**Study text:**
Online reviews don't have enough control over their reviewers and so it only takes a small number of unethical people to cause a big problem.

1 hours ago [-]
hobs 2 hours ago [-]
Right, but those are positive reviews.
rurban 1 hours ago [-]
No, sometimes they are also brigading competitors. Lot's of 0 star ratings also en masse.
bell-cot 34 minutes ago [-]
> There's a lot of money in movies. But books?

Generally less money, yes. But not all motives are financial. And there are loads of conflict, drama, and emotions in many parts of the writing world.

ableal 21 minutes ago [-]
Spy Magazine in its time (mid 80s to mid 90s) had an amusing section titled "Logrolling in our time". Usually featuring mutually favorable blurbs by pairs of writers.
saintblasphemer 1 hours ago [-]
Why is the book available for review on the site if review copies haven't yet been sent out? Isn't that just asking for trolling?
patcon 51 minutes ago [-]
In some ways, it's just a peak into existing corruption, perpetrated by those who couldn't even be bothered to make it believable.

Likely a script that looks for the first x reviews and then starts generating fake ones, and some party that is just lazy. There's probably a market somewhere to short.

sidewndr46 12 minutes ago [-]
The general term used to describe this business practice is 'shakedown'.
bityard 1 hours ago [-]
That appears to be the unspoken thrust of the piece once you've waded through all of the mock surprise and intrigue.
Freak_NL 1 hours ago [-]
I guess authors and publishers do like being able to show that a certain title is forthcoming.

**Problems to work on:**
(A) Reproduce the passage of the online-reviews thread between "bityard 1 hours" and "title is forthcoming.", inclusive.
(B) Extend the comment thread about online reviews by writing what follows its last comment.

**Collected material:**
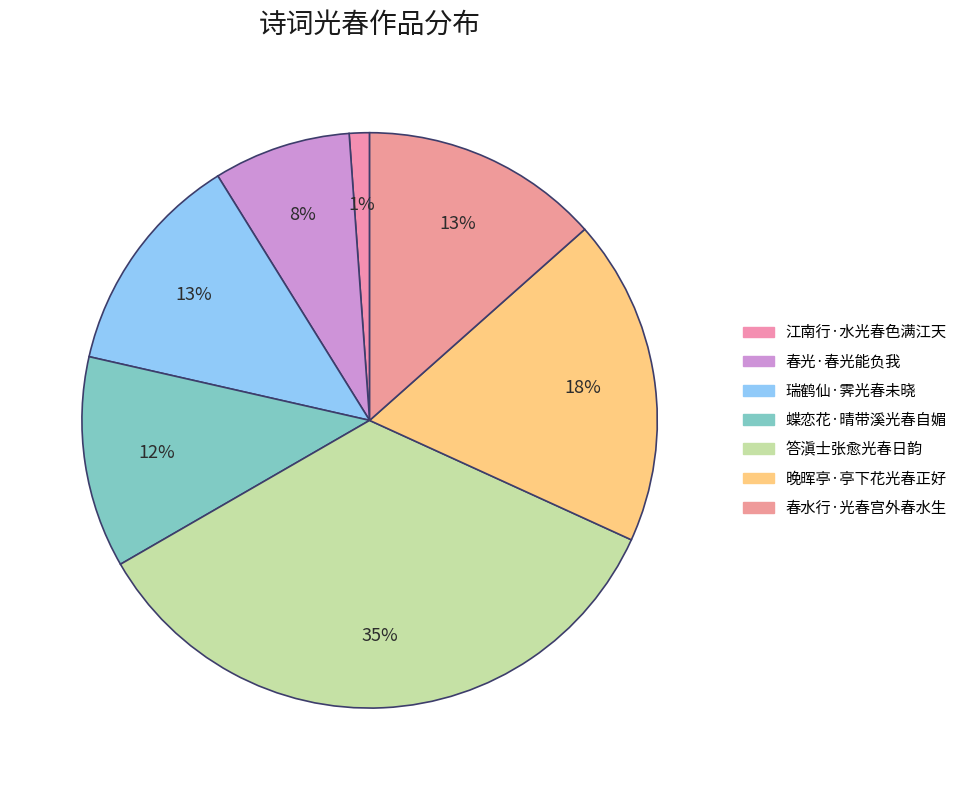

What is the smallest slice in the pie chart?

江南行·水光春色满江天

**Answers given:**
(A)
bityard 1 hours ago [-]
That appears to be the unspoken thrust of the piece once you've waded through all of the mock surprise and intrigue.
Freak_NL 1 hours ago [-]
I guess authors and publishers do like being able to show that a certain title is forthcoming.

(B)
nemomarx 1 hours ago [-]
And it lets people add it to reading list plans early etc. But you could probably have a read only entry with a countdown without enormous efforts?
bityard 1 hours ago [-]
Can they do that without allowing third party reviews before the publication date?
add-sub-mul-div 1 hours ago [-]
Because it's being run by Amazon employees who hate their jobs rather than hobbyists who love books?
boesboes 1 hours ago [-]
How is that rellevant, this just show how broken reviews are. How much of a scamm it is
scrapheap 30 minutes ago [-]
When it comes to books I mostly ignore the reviews on sites like Goodreads. I'm much more likely to pick books based on recommendations from friends, or because they've been nominated for one or more awards. At a pinch I'm even more likely to pick a book based on it's publisher than I am to base the choice on Goodreads reviews.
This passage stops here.